Records shown -
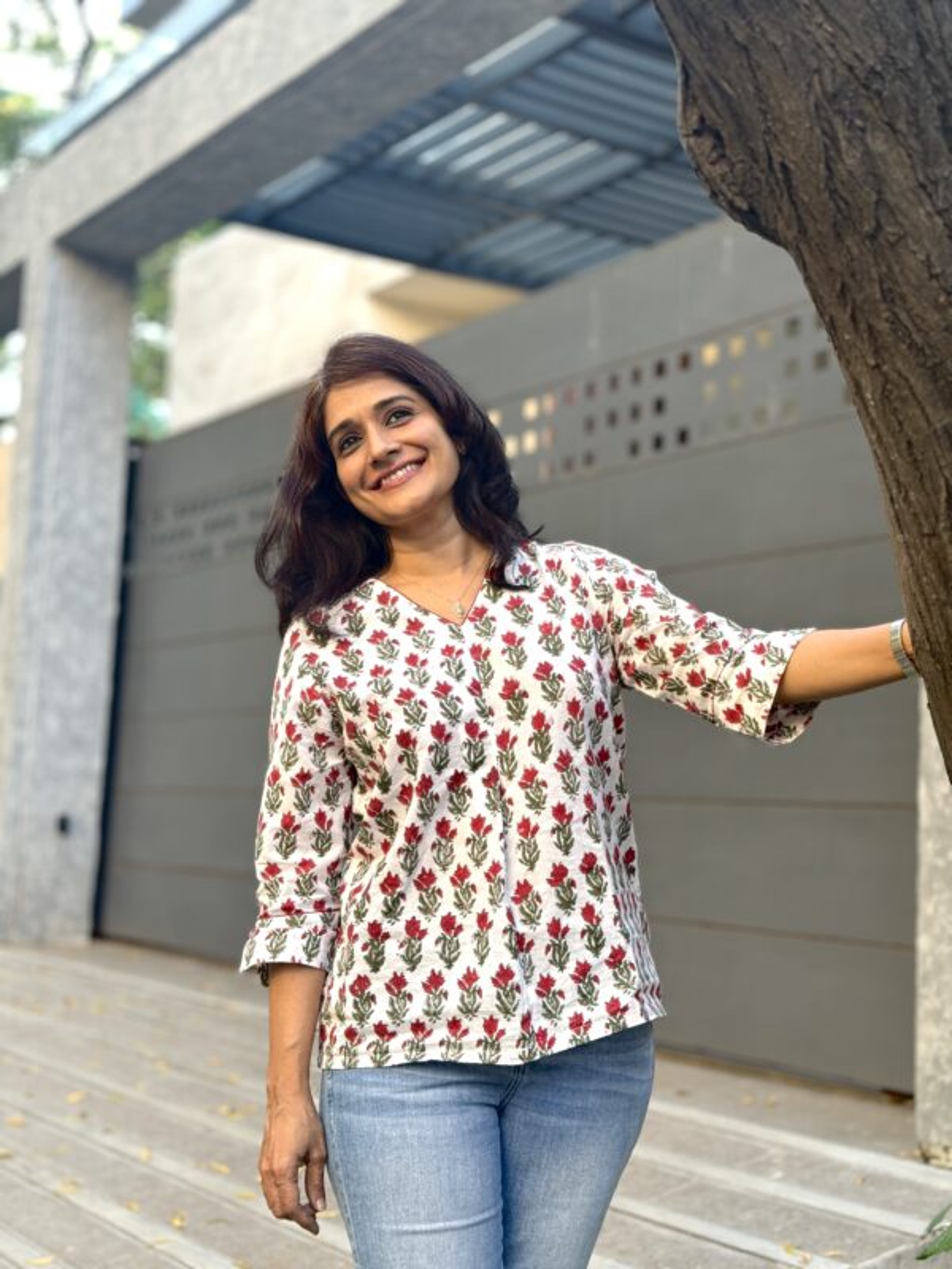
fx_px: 1760
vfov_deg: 39.7
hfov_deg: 30.3
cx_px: 476
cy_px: 634
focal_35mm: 48
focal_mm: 6.76
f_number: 1.78
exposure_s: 1/141
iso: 50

Try it - Each line in the records above should be reproduced exactly; images are not copied.

Task output -
fx_px: 1760
vfov_deg: 39.7
hfov_deg: 30.3
cx_px: 476
cy_px: 634
focal_35mm: 48
focal_mm: 6.76
f_number: 1.78
exposure_s: 1/141
iso: 50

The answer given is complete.